- PROBLEM TO WORK ON:
Could you return each line of the material that has "未来に引き継ぐ意識" in it?

* * * *

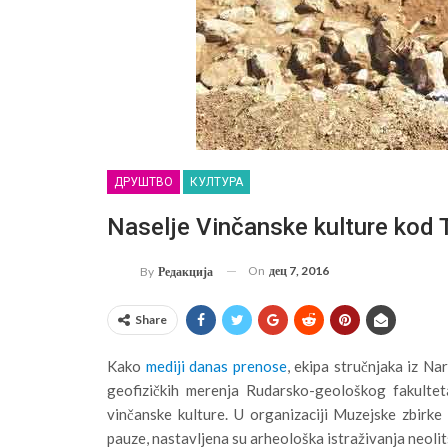
ДРУШТВО
КУЛТУРА
Naselje Vinčanske kulture kod 
On
дец 7, 2016
By
Редакција
Share
Kako
mediji danas prenose
, ekipa stručnjaka iz N
geofizičkih merenja Rudarsko-geološkog fakulte
vinčanske kulture. U organizaciji Muzejske zbirk
pauze, nastavljena su arheološka istraživanja neolits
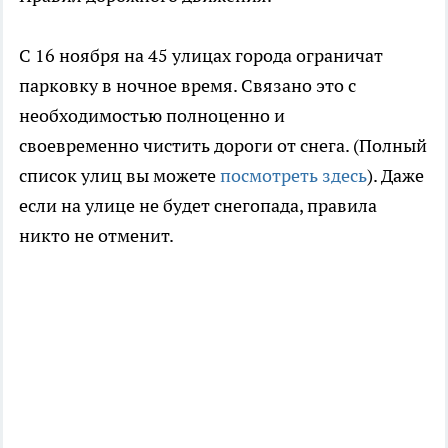
С 16 ноября на 45 улицах города ограничат
парковку в ночное время. Связано это с
необходимостью полноценно и
своевременно чистить дороги от снега. (Полный
список улиц вы можете
посмотреть здесь
). Даже
если на улице не будет снегопада, правила
никто не отменит.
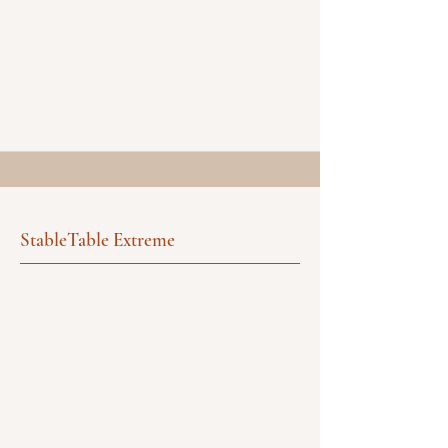
StableTable Extreme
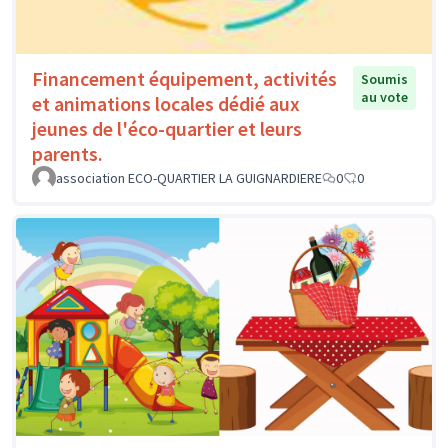
Financement équipement, activités
Soumis
au vote
et animations locales dédié aux
jeunes de l'éco-quartier et leurs
parents.
association ECO-QUARTIER LA GUIGNARDIERE
0
0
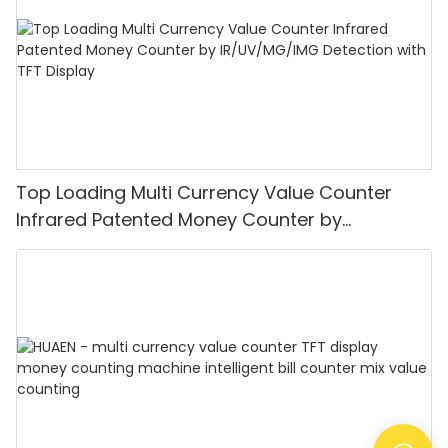
Top Loading Multi Currency Value Counter
Infrared Patented Money Counter by
IR/UV/MG/IMG Detection with TFT Display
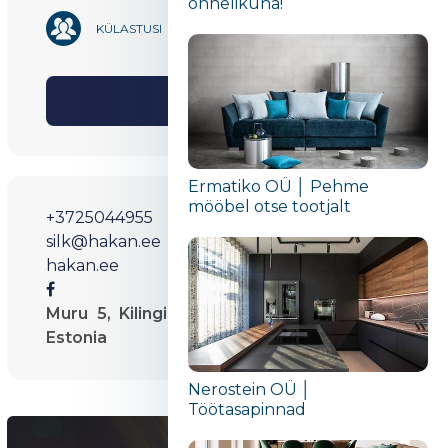
õnnelikuna!“
1 787
KÜLASTUSI
Jaga
Ermatiko OÜ │ Pehme
mööbel otse tootjalt
+3725044955
silk@hakan.ee
hakan.ee
Muru 5, Kilingi-Nõmme 86305, Pärnumaa,
Estonia
Nerostein OÜ │
Töötasapinnad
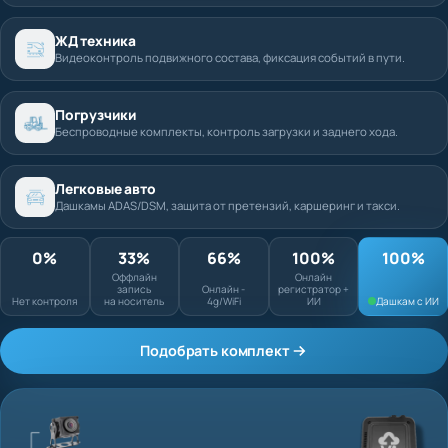
ЖД техника
Видеоконтроль подвижного состава, фиксация событий в пути.
Погрузчики
Беспроводные комплекты, контроль загрузки и заднего хода.
Легковые авто
Дашкамы ADAS/DSM, защита от претензий, каршеринг и такси.
0%
33%
66%
100%
Оффлайн запись
Онлайн
Нет контроля
на носитель
Онлайн - 4g/WiFi
регистратор + ИИ
Подобрать комплект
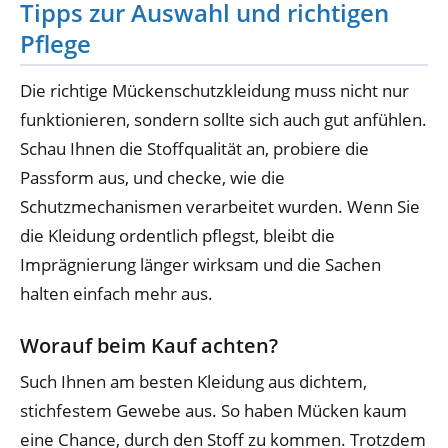
Tipps zur Auswahl und richtigen
Pflege
Die richtige Mückenschutzkleidung muss nicht nur
funktionieren, sondern sollte sich auch gut anfühlen.
Schau Ihnen die Stoffqualität an, probiere die
Passform aus, und checke, wie die
Schutzmechanismen verarbeitet wurden. Wenn Sie
die Kleidung ordentlich pflegst, bleibt die
Imprägnierung länger wirksam und die Sachen
halten einfach mehr aus.
Worauf beim Kauf achten?
Such Ihnen am besten Kleidung aus dichtem,
stichfestem Gewebe aus. So haben Mücken kaum
eine Chance, durch den Stoff zu kommen. Trotzdem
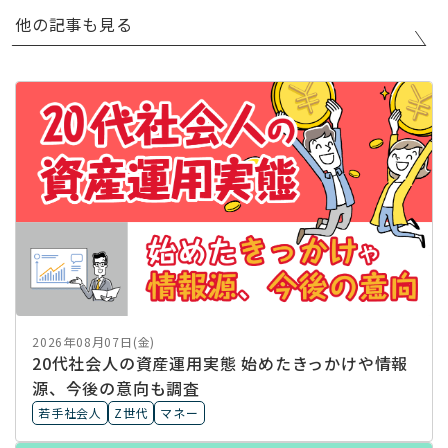
他の記事も見る
2026年08月07日(金)
20代社会人の資産運用実態 始めたきっかけや情報
源、今後の意向も調査
若手社会人
Z世代
マネー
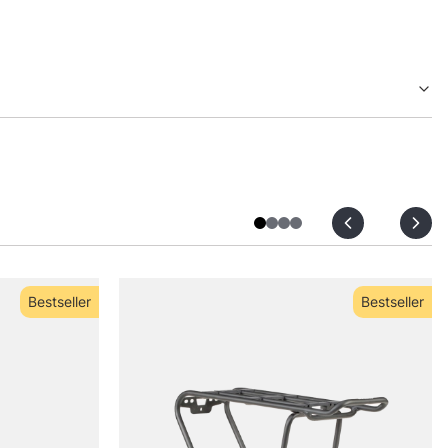
Bestseller
Bestseller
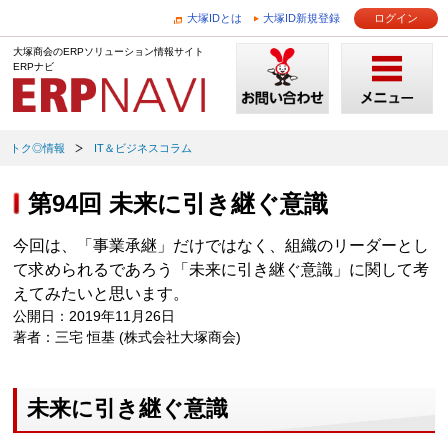
大塚IDとは
大塚ID新規登録
ログイン
大塚商会のERPソリューション情報サイト
ERPナビ
トク◎情報
IT＆ビジネスコラム
第94回 未来に引き継ぐ意識
今回は、「事業承継」だけではなく、組織のリーダーとし
て求められるであろう「未来に引き継ぐ意識」に関して考
えてみたいと思います。
公開日：2019年11月26日
著者：三宅 恒基 (株式会社大塚商会)
未来に引き継ぐ意識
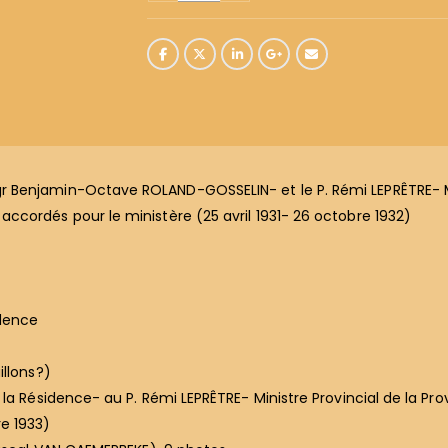
Benjamin-Octave ROLAND-GOSSELIN- et le P. Rémi LEPRÊTRE- Min
ccordés pour le ministère (25 avril 1931- 26 octobre 1932)
dence
illons?)
la Résidence- au P. Rémi LEPRÊTRE- Ministre Provincial de la Prov
e 1933)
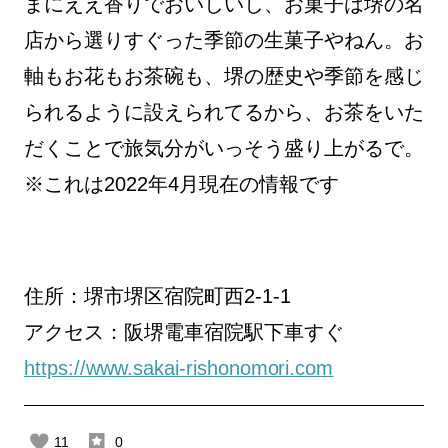
まにええ香りでおいしいし、お菓子は堺の名
店から選りすぐった季節の生菓子やねん。お
軸もお花もお茶碗も、堺の歴史や季節を感じ
られるように設えられてるから、お茶をいた
だくことで旅気分がいっそう盛り上がるで。
※これは2022年4月現在の情報です
住所：堺市堺区宿院町西2-1-1
アクセス：阪堺電車宿院駅下車すぐ
https://www.sakai-rishonomori.com
11
0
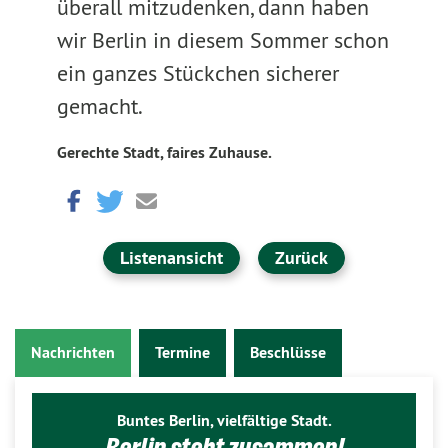
überall mitzudenken, dann haben
wir Berlin in diesem Sommer schon
ein ganzes Stückchen sicherer
gemacht.
Gerechte Stadt, faires Zuhause.
Listenansicht
Zurück
Nachrichten
Termine
Beschlüsse
Buntes Berlin, vielfältige Stadt.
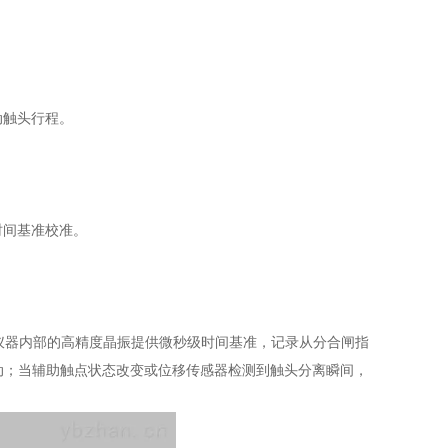
动触头行程。
时间基准校准。
仪器内部的高精度晶振提供微秒级时间基准，记录从分合闸指
动；当辅助触点状态改变或位移传感器检测到触头分离瞬间，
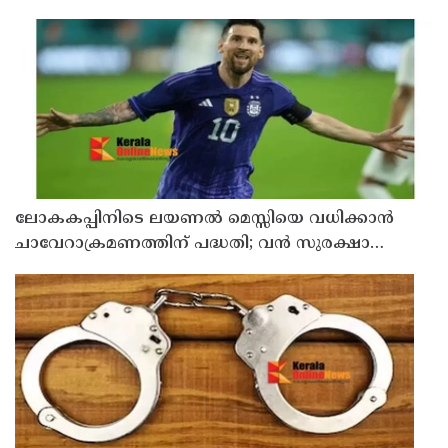
ലോകകപ്പിനിടെ ലയണല്‍ മെസ്സിയെ വധിക്കാൻ
ചാവേറാക്രമണത്തിന് പദ്ധതി; വൻ സുരക്ഷാ
ഭീഷണി പുറത്ത്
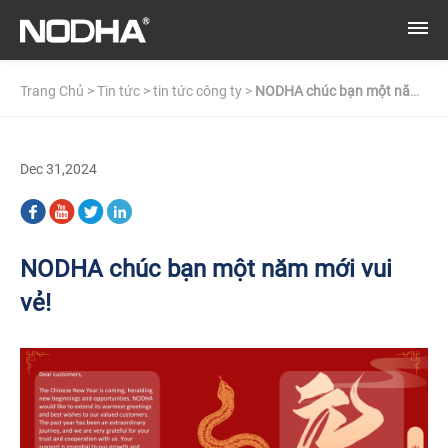
Trang Chủ
>
Tin tức
>
tin tức công ty
>
NODHA chúc bạn một năm
mới vui vẻ!
Dec 31,2024
NODHA chúc bạn một năm mới vui
vẻ!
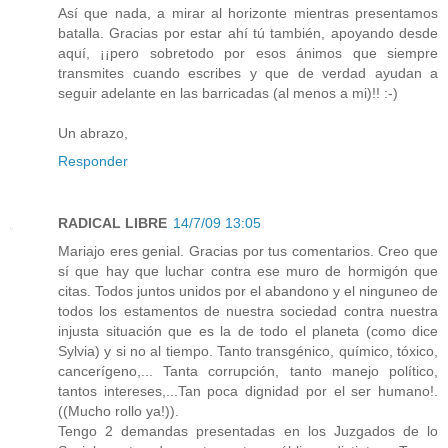
Así que nada, a mirar al horizonte mientras presentamos
batalla. Gracias por estar ahí tú también, apoyando desde
aquí, ¡¡pero sobretodo por esos ánimos que siempre
transmites cuando escribes y que de verdad ayudan a
seguir adelante en las barricadas (al menos a mi)!! :-)
Un abrazo,
Responder
RADICAL LIBRE
14/7/09 13:05
Mariajo eres genial. Gracias por tus comentarios. Creo que
sí que hay que luchar contra ese muro de hormigón que
citas. Todos juntos unidos por el abandono y el ninguneo de
todos los estamentos de nuestra sociedad contra nuestra
injusta situación que es la de todo el planeta (como dice
Sylvia) y si no al tiempo. Tanto transgénico, químico, tóxico,
cancerígeno,... Tanta corrupción, tanto manejo político,
tantos intereses,...Tan poca dignidad por el ser humano!.
((Mucho rollo ya!)).
Tengo 2 demandas presentadas en los Juzgados de lo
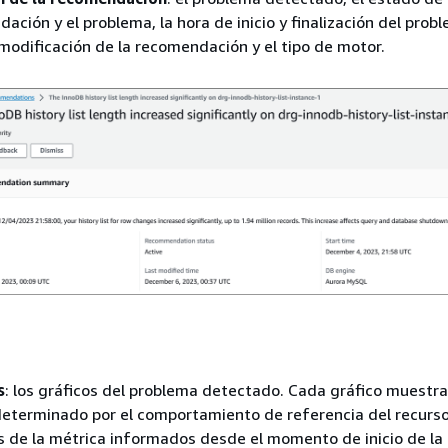
ación y el problema, la hora de inicio y finalización del probl
modificación de la recomendación y el tipo de motor.
s
: los gráficos del problema detectado. Cada gráfico muestra
eterminado por el comportamiento de referencia del recurso
s de la métrica informados desde el momento de inicio de la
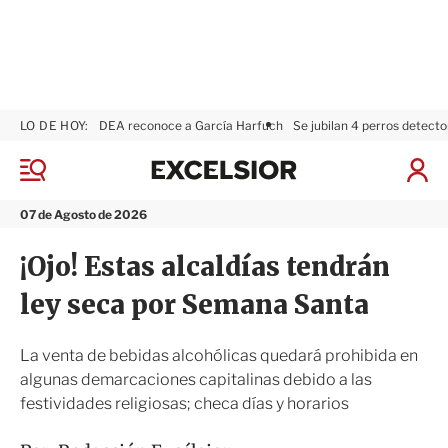
LO DE HOY:
DEA reconoce a García Harfuch
Se jubilan 4 perros detecto
E
x
M
I
c
e
n
n
e
i
07 de Agosto de 2026
ú
l
c
s
i
¡Ojo! Estas alcaldías tendrán
i
a
o
r
ley seca por Semana Santa
r
S
e
s
La venta de bebidas alcohólicas quedará prohibida en
i
algunas demarcaciones capitalinas debido a las
ó
festividades religiosas; checa días y horarios
n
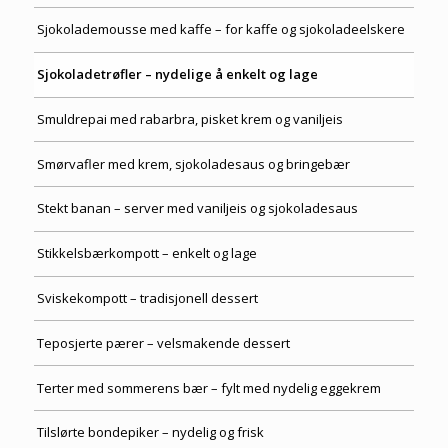
Sjokolademousse med kaffe – for kaffe og sjokoladeelskere
Sjokoladetrøfler – nydelige å enkelt og lage
Smuldrepai med rabarbra, pisket krem og vaniljeis
Smørvafler med krem, sjokoladesaus og bringebær
Stekt banan – server med vaniljeis og sjokoladesaus
Stikkelsbærkompott – enkelt og lage
Sviskekompott – tradisjonell dessert
Teposjerte pærer – velsmakende dessert
Terter med sommerens bær – fylt med nydelig eggekrem
Tilslørte bondepiker – nydelig og frisk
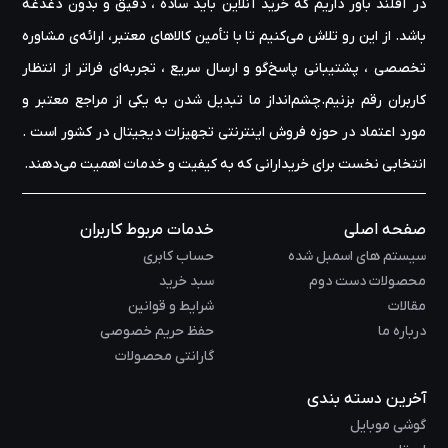
در آفلند باور داریم که خرید آنلاین باید ساده ، دقیق و بدون دغدغه
باشد. از این رو تلاش می‌کنیم تا با تأمین کالاهای معتبر، ارائه‌ی مشاوره‌
تخصصی ، پشتیبانی پاسخ‌گو و ارسال سریع ، تجربه‌ای فراتر از انتظار
کاربران رقم بزنیم.چشم‌انداز ما تبدیل شدن به یکی از مراجع معتبر و
مورد اعتماد در حوزه‌ فروش اینترنتی تجهیزات دیجیتال در کشور است .
انتخابی نخست برای خریدارانی که به کیفیت و خدمات اهمیت می‌دهند.
صفحه اصلی
خدمات مربوط کاربران
سیستم های اسمبل شده
حساب کابری
محصولات دست دوم
سبد خرید
مقالات
شرایط و قوانین
درباره ما
حفظ حریم خصوصی
گارانتی محصولات
آخرین دسته بندی
گوشی موبایل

* * * *

- SOLUTION BELOW:
第94回 未来に引き継ぐ意識
て求められるであろう「未来に引き継ぐ意識」に関して考
未来に引き継ぐ意識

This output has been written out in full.